● Dokumen Sumber:
....................
Rabu, 11 Februari 2009

PENG ACEH (uang Aceh)

oleh sudirman
Menurut catatan sejarah, semenjak abad XII dan abad XIII sudah berlangsung hubungan perdagangan antara negeri Cina di timur India (Cambay) dan di barat dengan kerajaan Pasai. Pedagang Cina yang menggunakan perahu Jong berniaga pada kota-kota pelabuhan dalam wilayah kerajaan Pasai pada waktu itu telah mempergunakan mata uang perak yang bernama ketun sebagai alat tukar dalam mendapatkan barang-barang dari penduduk setempat. Uang ketun itu bentuknya panjang, lebar, dan beratnya hampir sama dengan ringgit Spanyol yang kemudian diedarkan oleh orang-orang Portugis di beberapa kerajaan di Aceh. Mata uang ketun itu beredar dan berlaku hingga masa datangnya orang-orang Portugis yang pada tahun 1521 berhasil masuk ke kerajaan Pasai.
Orang-orang Potugis selanjutnya juga mengedarkan mata uang ringgit yang bergambar tiang yang populer dengan sebutan ringgit Spanyol, namun orang-orang Aceh menamakan mata uang itu dengan nama ringgiet meriam. Karena pada mata uang itu terdapat dua buah pilar yang menyerupai meriam. Mata uang ringgit meriam itu dikenal secara luas di Aceh dan dinamakan juga reyal yang dalam istilah Aceh disebut rieyeu, sebagai alat tukar khususnya dalam transaksi lada. Sebagaimana disebutkan dalam karya Pieter van Dam bahwa alat pembayaran dalam pembelian lada di Aceh digunakan uang reyal. Sebelum datang orang-orang Belanda dan Inggris ke Aceh harga lada sekitar 8 riyal per bahar (1 bahar + 375 lbs Inggris), maka setelah datang pedagang-pedagang tersebut naik menjadi 20 riyal per bahar, dan ketika datang pedagang-pedagang Perancis naik lagi hingga menjadi 48 reyal per bahar.
Selain reyal atau ringgit meriam, orang-orang Portugis mengedarkan pula tiga jenis mata uang tembaga, yaitu mata uang tembaga yang ukurannya sebesar ringgit meriam, dengan tulisan Arab di salah satu sisinya yang berbunyi empat kepeng, disebut dengan nama duet (duit). Mata uang tembaga yang lebih kecil dengan tulisan Arab yang berbunyi dua kepeng. Mata uang tembaga berbentuk kecil dengan tulisan Arab berbunyi satu kepeng. Mata uang tersebut hilang dari peredaran bersamaan dengan diusirnya orang-orang Portugis dari kerajaan Aceh, Pasai dan Pedir.
Selain mata uang tersebut di atas menurut Tom Pires di kerajaan-kerajaan pada bagian pantai timur Sumatera, di pusat-pusat kerajaan telah digunakan jenis-jenis mata uang tertentu sebagai alat tukar dalam perdagangan. Di kerajaan Pedir terdapat mata uang dari timah yang bentuknya kecil yang disebut keuh dan mata uang dari emas yang disebut drama serta mata uang dari perak yang disebut tanga, yaitu jenis mata uang yang menyerupai uang Siam.
....................
● Daftar Tugas:
(1) Dalam teks tentang uang Aceh, dengan nama apa orang Aceh menyebut ringgit Spanyol yang diedarkan orang Portugis?
(2) Lanjutkan teks tentang uang Aceh mulai dari kalimat terakhirnya.

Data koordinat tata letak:
....................
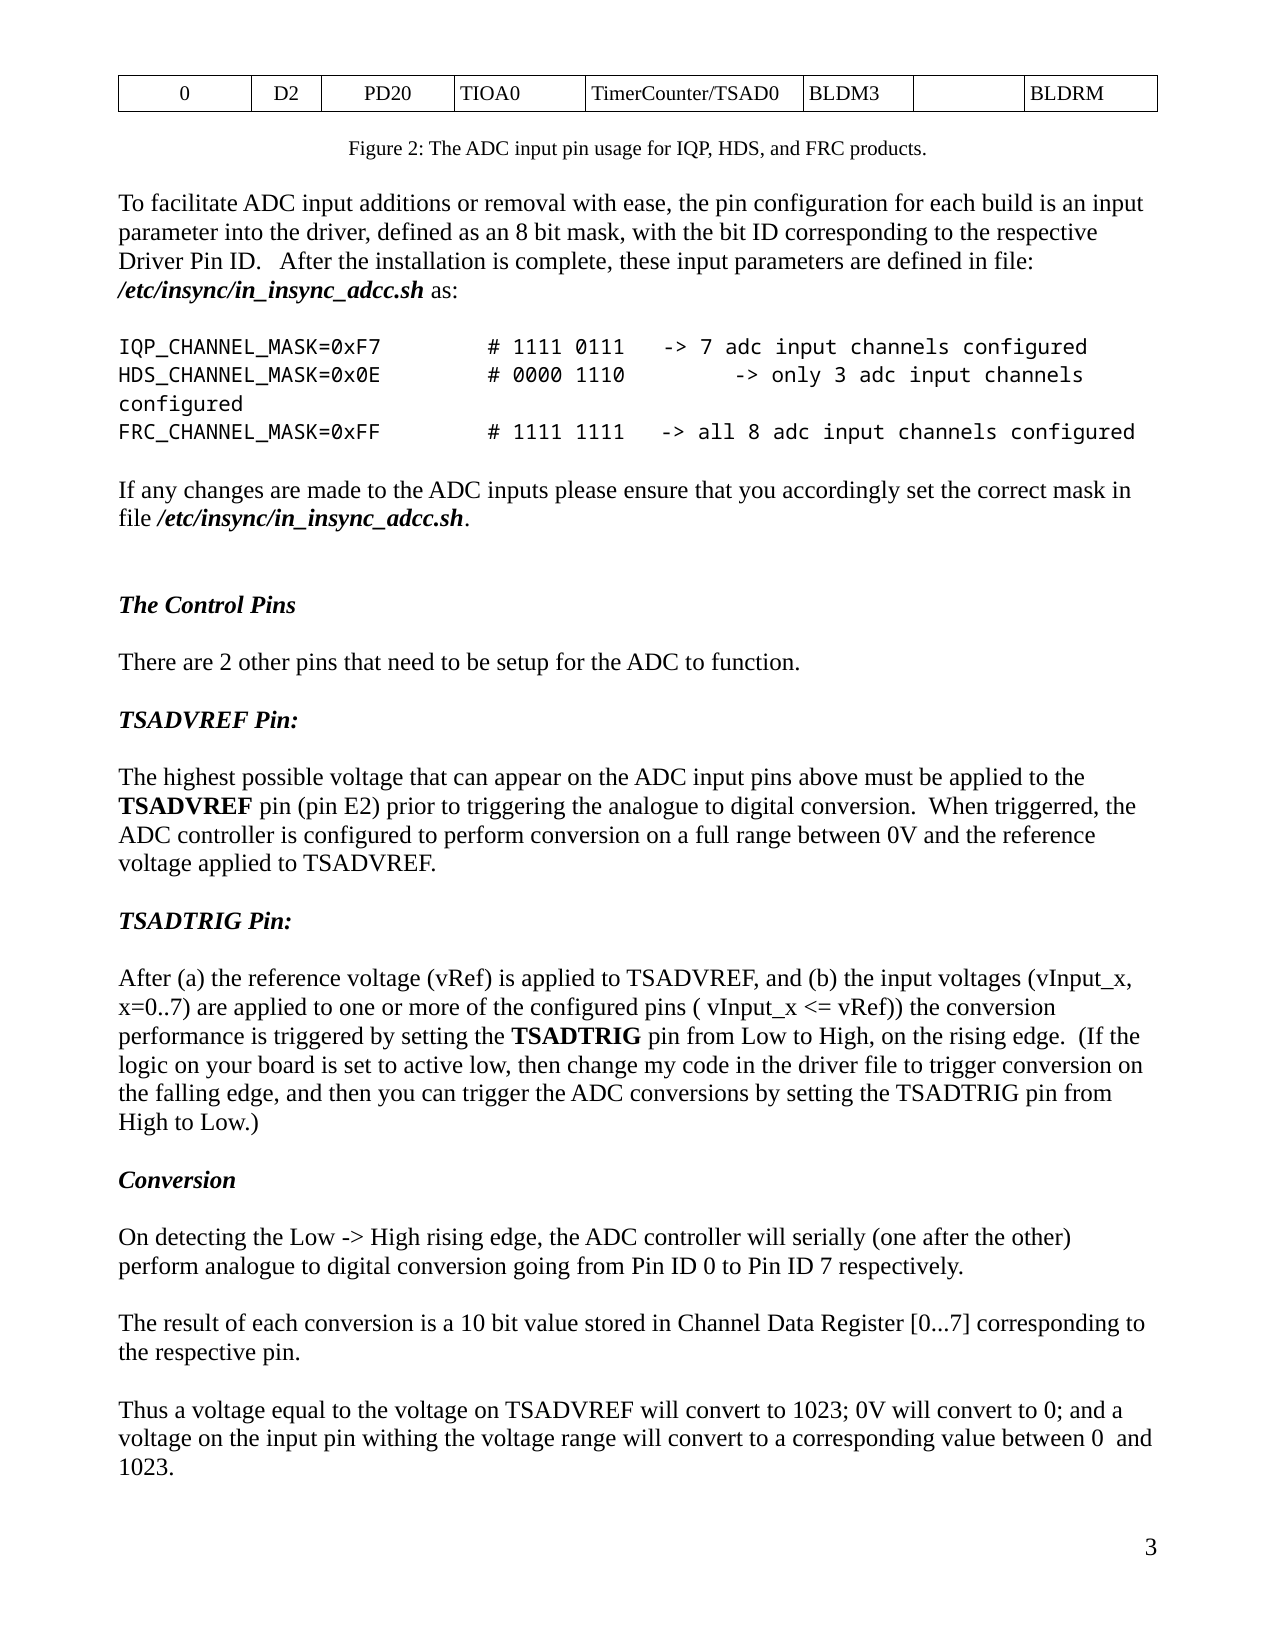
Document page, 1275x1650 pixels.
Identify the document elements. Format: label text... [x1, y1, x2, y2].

text There are 2 other pins that need to be setup for the ADC to function. [118, 647, 1157, 676]
table_cell BLDRM [1025, 76, 1157, 111]
text FRC_CHANNEL_MASK=0xFF # 1111 1111 -> all 8 adc input channels configured [118, 417, 1157, 446]
table_cell D2 [252, 76, 321, 111]
text Conversion [118, 1165, 1157, 1193]
table_cell PD20 [322, 76, 454, 111]
table_cell 0 [119, 76, 251, 111]
table_cell BLDM3 [804, 76, 913, 111]
table_cell [914, 76, 1024, 111]
text After (a) the reference voltage (vRef) is applied to TSADVREF, and (b) the input voltages (vInput_x, x=0..7) are applied to one or more of the configured pins ( vInput_x <= vRef)) the conversion performance is triggered by setting the TSADTRIG pin from Low to High, on the rising edge. (If the logic on your board is set to active low, then change my code in the driver file to trigger conversion on the falling edge, and then you can trigger the ADC conversions by setting the TSADTRIG pin from High to Low.) [118, 963, 1157, 1136]
table_cell TimerCounter/TSAD0 [586, 76, 803, 111]
text The highest possible voltage that can appear on the ADC input pins above must be applied to the TSADVREF pin (pin E2) prior to triggering the analogue to digital conversion. When triggerred, the ADC controller is configured to perform conversion on a full range between 0V and the reference voltage applied to TSADVREF. [118, 762, 1157, 877]
text On detecting the Low -> High rising edge, the ADC controller will serially (one after the other) perform analogue to digital conversion going from Pin ID 0 to Pin ID 7 respectively. [118, 1222, 1157, 1280]
text If any changes are made to the ADC inputs please ensure that you accordingly set the correct mask in file /etc/insync/in_insync_adcc.sh. [118, 475, 1157, 532]
text To facilitate ADC input additions or removal with ease, the pin configuration for each build is an input parameter into the driver, defined as an 8 bit mask, with the bit ID corresponding to the respective Driver Pin ID. After the installation is complete, these input parameters are defined in file: /etc/insync/in_insync_adcc.sh as: [118, 188, 1157, 303]
text TSADTRIG Pin: [118, 906, 1157, 935]
text IQP_CHANNEL_MASK=0xF7 # 1111 0111 -> 7 adc input channels configured [118, 332, 1157, 361]
text TSADVREF Pin: [118, 705, 1157, 733]
table_cell TIOA0 [455, 76, 585, 111]
text The Control Pins [118, 590, 1157, 618]
text Figure 2: The ADC input pin usage for IQP, HDS, and FRC products. [118, 136, 1157, 160]
text Thus a voltage equal to the voltage on TSADVREF will convert to 1023; 0V will convert to 0; and a voltage on the input pin withing the voltage range will convert to a corresponding value between 0 and 1023. [118, 1395, 1157, 1481]
text The result of each conversion is a 10 bit value stored in Channel Data Register [0...7] corresponding to the respective pin. [118, 1308, 1157, 1366]
text HDS_CHANNEL_MASK=0x0E # 0000 1110 -> only 3 adc input channels configured [118, 361, 1157, 417]
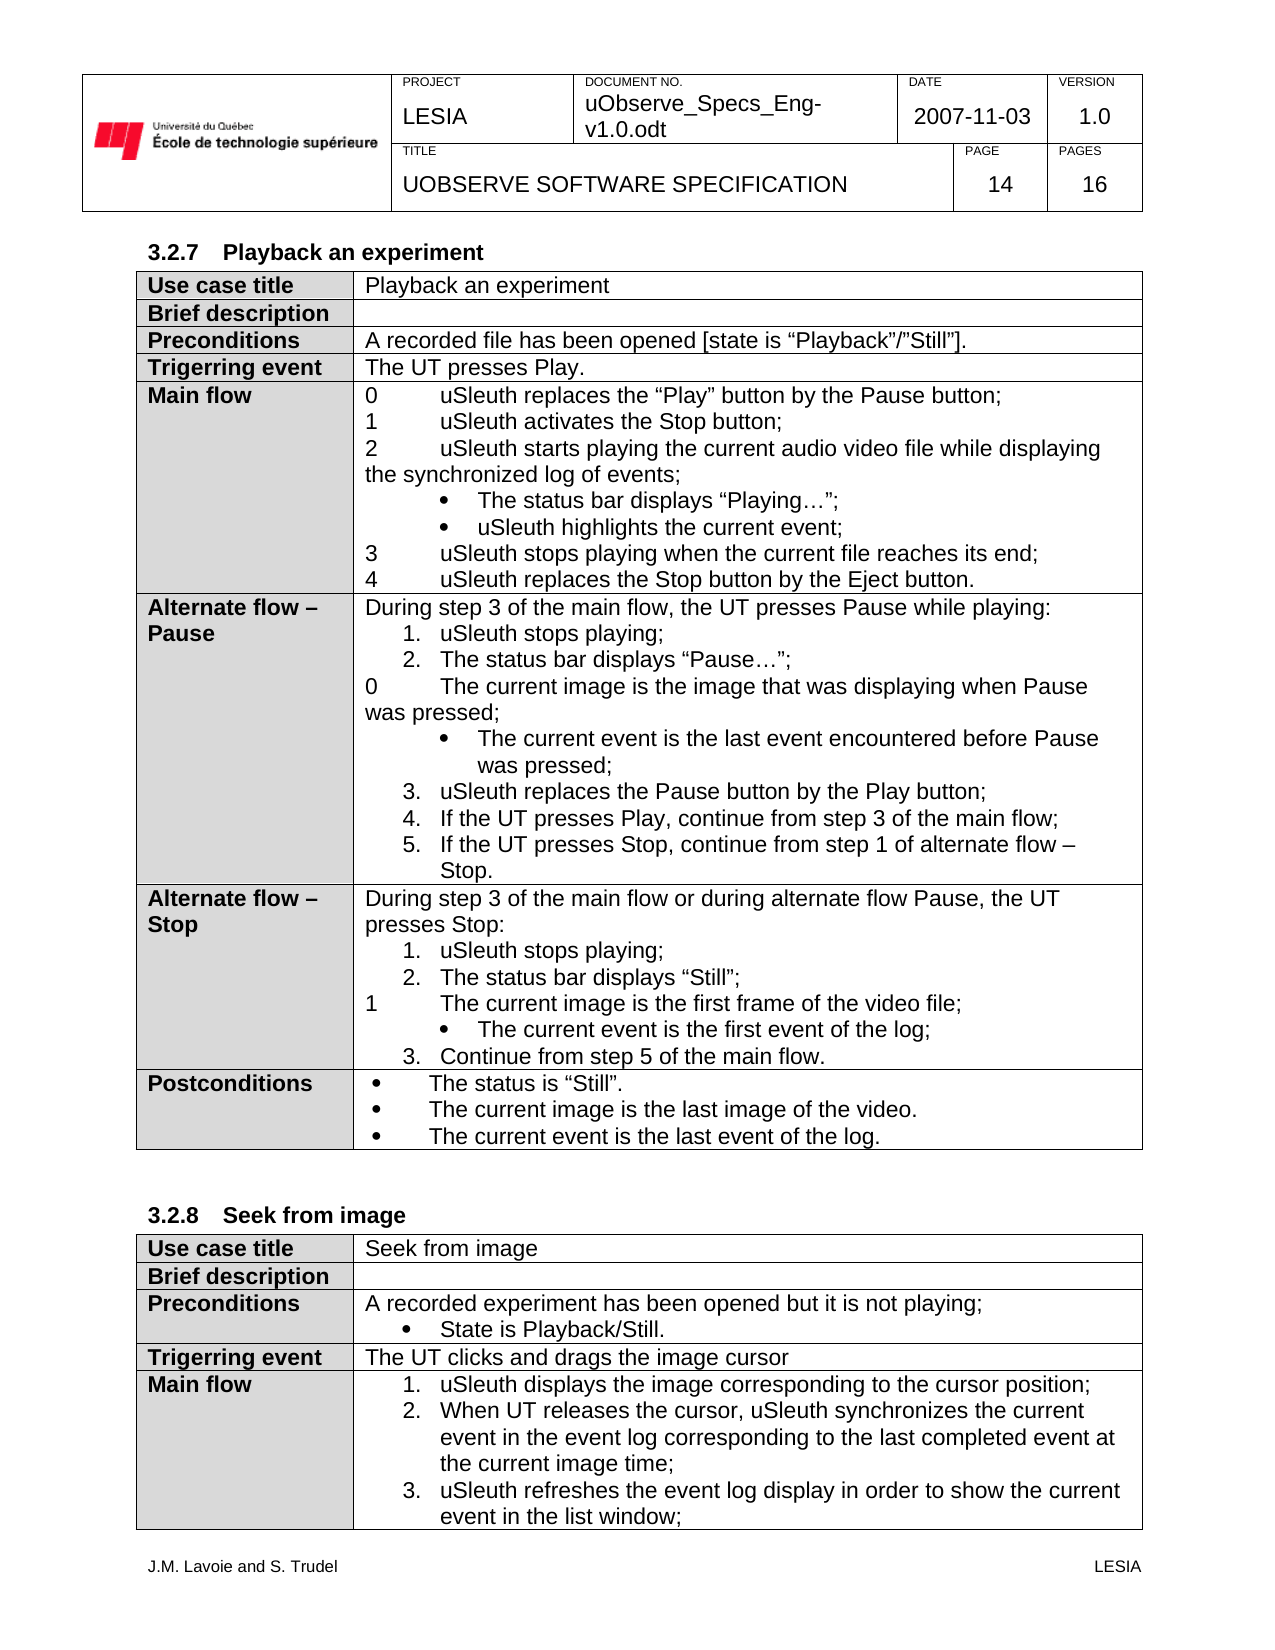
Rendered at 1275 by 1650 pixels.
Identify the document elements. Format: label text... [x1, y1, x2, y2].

table_cell uSleuth replaces the “Play” button by the Pause button; uSleuth activates the Stop button; uSleuth starts playing the current audio video file while displaying the synchronized log of events; The status bar displays “Playing…”; uSleuth highlights the current event; uSleuth stops playing when the current file reaches its end; uSleuth replaces the Stop button by the Eject button. [354, 382, 1142, 593]
table_cell Preconditions [137, 1290, 353, 1343]
table_header Use case title [137, 1235, 353, 1262]
table_cell The UT presses Play. [354, 354, 1142, 381]
subtitle Seek from image [148, 1202, 1157, 1228]
table_cell Main flow [137, 1371, 353, 1529]
table_cell During step 3 of the main flow or during alternate flow Pause, the UT presses Stop: uSleuth stops playing; The status bar displays “Still”; The current image is the first frame of the video file; The current event is the first event of the log; Continue from step 5 of the main flow. [354, 885, 1142, 1069]
table_cell A recorded file has been opened [state is “Playback”/”Still”]. [354, 327, 1142, 353]
table_cell The status is “Still”. The current image is the last image of the video. The current event is the last event of the log. [354, 1070, 1142, 1149]
table_cell Preconditions [137, 327, 353, 353]
table_cell Trigerring event [137, 354, 353, 381]
table_header Use case title [137, 272, 353, 298]
table_cell uSleuth displays the image corresponding to the cursor position; When UT releases the cursor, uSleuth synchronizes the current event in the event log corresponding to the last completed event at the current image time; uSleuth refreshes the event log display in order to show the current event in the list window; [354, 1371, 1142, 1529]
table_cell The UT clicks and drags the image cursor [354, 1344, 1142, 1370]
table_cell Brief description [137, 1263, 353, 1289]
subtitle Playback an experiment [148, 238, 1157, 265]
table_cell [354, 300, 1142, 326]
table_cell Alternate flow – Pause [137, 594, 353, 883]
table_cell During step 3 of the main flow, the UT presses Pause while playing: uSleuth stops playing; The status bar displays “Pause…”; The current image is the image that was displaying when Pause was pressed; The current event is the last event encountered before Pause was pressed; uSleuth replaces the Pause button by the Play button; If the UT presses Play, continue from step 3 of the main flow; If the UT presses Stop, continue from step 1 of alternate flow – Stop. [354, 594, 1142, 883]
table_cell Brief description [137, 300, 353, 326]
table_cell Alternate flow – Stop [137, 885, 353, 1069]
table_cell Postconditions [137, 1070, 353, 1149]
table_header Playback an experiment [354, 272, 1142, 298]
table_cell Trigerring event [137, 1344, 353, 1370]
table_cell [354, 1263, 1142, 1289]
table_header Seek from image [354, 1235, 1142, 1262]
table_cell A recorded experiment has been opened but it is not playing; State is Playback/Still. [354, 1290, 1142, 1343]
table_cell Main flow [137, 382, 353, 593]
....................
● Hasil Akhir:
(1) Ringgiet meriam.

(2)
T. Ibrahim Alfian menyebutkan bahwa mata uang emas yang pernah ditemukan di bekas kerajaan Pasai adalah mata uang emas pertama dan dianggap sebagai deureuham tertua. Mata uang emas itu dikeluarkan pada masa pemerintahan Sultan Muhammad Malikal Zahir (1297-1326). Selain itu, Ibrahim Alfian juga menyebutkan bahwa mata uang emas itu ditiru oleh kerajaan Aceh, setelah kerajaan itu menaklukkan Pasai pada tahun 1624. Pedagang-pedagang Pasai yang pergi ke Malaka memperkenalkan pula sistem penempaan mata uang emas itu kepada penduduk Malaka.
Kerajaan Aceh Darusslam baru mengeluarkan mata uang emas sendiri yaitu pada masa pemerintahan Sultan Alaudin Riayatsyah al Kahhar (1537-1568). Menurut sumber lokal (kisah lada sicupak), sultan Al Kahhar pernah mengirim utusan kepada sultan Turki dan sebaliknya oleh Sultan Turki dikirim ke Aceh ahli-ahli dalam berbagai bidang keterampilan seperti ahli dalam pembuatan senjata dan juga para ahli dalam pembuatan mata uang. Kepada orang-orang Turki inilah Sultan Al Kahhar menyuruh membuat mata uang deureuham, menurut nama mata uang Arab. Sultan Aceh menetapkan ringgit Spanyol sebagai kesatuan mata uang yang hendak dilaksanakan itu. Ditetapkan pula bahwa dari sejumlah emas untuk satu ringgit Spanyol dapat ditempa menjadi 4 deureuham, sehingga 4 deureuham sama dengan satu ringgit Spanyol.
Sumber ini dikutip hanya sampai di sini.